Denn die Umsatzsituation der vielen Klein- und Mittelbetriebe in den acht Branchen, die dem Metallgewerbe-KV unterliegen, war bereits 2022 dramatisch rückläufig mit einem realen Minus bis zu minus 9,3%. Im ersten Halbjahr 2023 setzte sich dieser Negativtrend fort. Alle acht Branchen hatten in diesem Zeitraum einen weiteren Umsatzeinbruch gegenüber dem ersten Halbjahr 2022. Das Umsatzminus betrug real zwischen minus 2,4% und minus 13,5%. Für die Kollektivvertragsverhandlungen im Gewerbe – welche am 20. November starten und für rund 211.000 Arbeitnehmer sowie 19.000 Lehrlinge gelten – müssten diese Rahmenbedingungen berücksichtigen. Zumal die Aussichten für 2024 eher bescheiden seien: So erwarte die Hälfte der Betriebe in dieser Sparte laut Scheichelbauer-Schuster im kommenden Jahr weitere Auftrags- und Umsatzrückgänge.  Gleichzeitig wären die Lohnkosten im Gewerbe seit 2021 um rund ein Viertel gestiegen.

Die Industrie fürchtet angesichts der Forderungen der Arbeitnehmerseite um ihre internationale Wettbewerbsfähigkeit.

„Die Betriebe schaffen das nicht. Wir stehen an der Wand und werden zwischen gestiegenen Lohnkosten, den höheren Preisen für Material sowie der sinkenden Nachfrage zerrieben“, so Scheichelbauer-Schuster. „Das ist ein toxisches Gebräu, weswegen wir wirklich kreative Lösungen, die die Leistungsfähigkeit der Betriebe im Auge behält.“

Ausweg Einmalzahlungen

Nachdem die Arbeitgeber schon im Vorjahr Verantwortung übernommen haben und trotz schwieriger Situation hohe Lohnsteigerungen akzeptiert haben, sei es deswegen an der Zeit, dass auch die Arbeitnehmervertreter sich ihrer Verantwortung bewusst werden, argumentierten daher die drei Spartenobleute.

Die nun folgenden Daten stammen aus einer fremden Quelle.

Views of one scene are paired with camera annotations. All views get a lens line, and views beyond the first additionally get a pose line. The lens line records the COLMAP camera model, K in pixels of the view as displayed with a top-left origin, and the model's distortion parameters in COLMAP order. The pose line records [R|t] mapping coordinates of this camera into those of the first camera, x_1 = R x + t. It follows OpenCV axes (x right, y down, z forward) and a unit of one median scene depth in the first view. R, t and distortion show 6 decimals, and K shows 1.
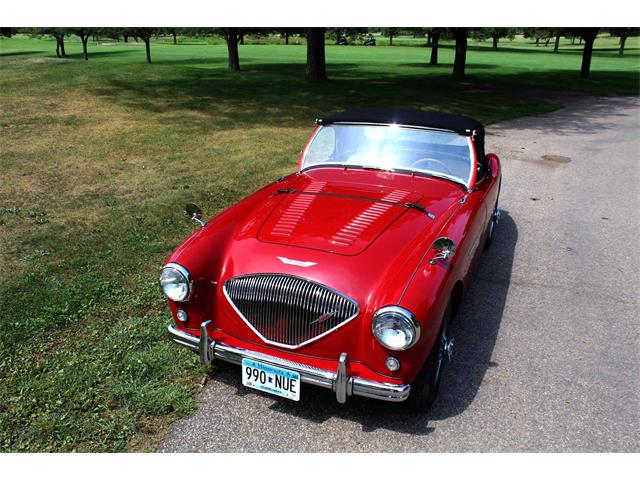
lens RADIAL K [[561.1, 0, 320.0], [0, 561.1, 240.0], [0, 0, 1]] dist [-0.188966, 0.222580]
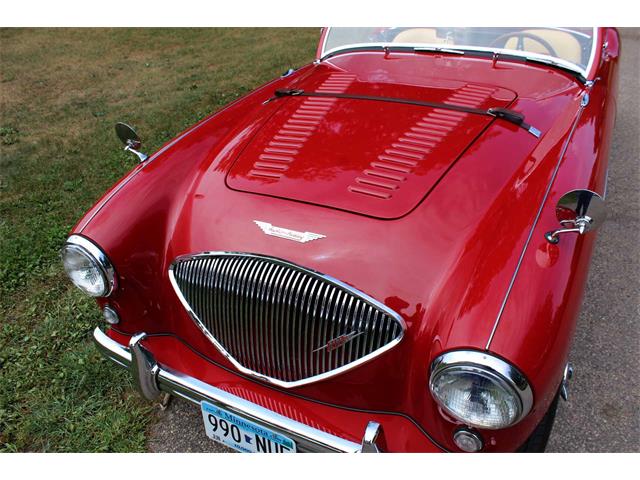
lens RADIAL K [[561.1, 0, 320.0], [0, 561.1, 240.0], [0, 0, 1]] dist [-0.188966, 0.222580]
pose [[0.994924, -0.012230, -0.099879, 0.034637], [0.030835, 0.981890, 0.186925, -0.042753], [0.095784, -0.189056, 0.977284, 0.392118]]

Dazu gelte es Wahlkampfstimmung zu vermeiden und andererseits die einkommensstärkenden Maßnahmen der Regierung zu berücksichtigen. Als Ausweg schlug u.a. Industrie-Spartenobmann Sigi Menz die Möglichkeit einer steuerfreie Einmalzahlung an die Arbeitnehmer vor. Eine Variante, die bisher die Verhandler der Arbeitnehmerseite allerdings strikt abgelehnt hatten.

Menz verwies allerdings auf die Wettbewerbssituation und die ungünstige Entwicklung der Produktivität, und hofft darauf, den Arbeitnehmern die Maßnahme schmackhaft zu machen. „Wenn die Konjunktur wieder anspringt, dann wird es auch wieder andere KV-Verhandlungen geben. Aber im Moment ist die Situation extrem schwierig, aber wir wollen die Mitarbeiter halten und sie beschäftigen. Deswegen plädieren wir für mehr Sachlichkeit in den Verhandlungen“, so Menz.

Für neue Ansätze mach sich auch der Spartenobmann des Handels stark. „Die Situation für die heimische Wirtschaft ist extrem schwierig. Hier müssen wir eine Lösung finden, die beiden Seiten gerecht wird. Da helfen uns keine Dogmen“, erklärte dazu auch Trefelik abschließend.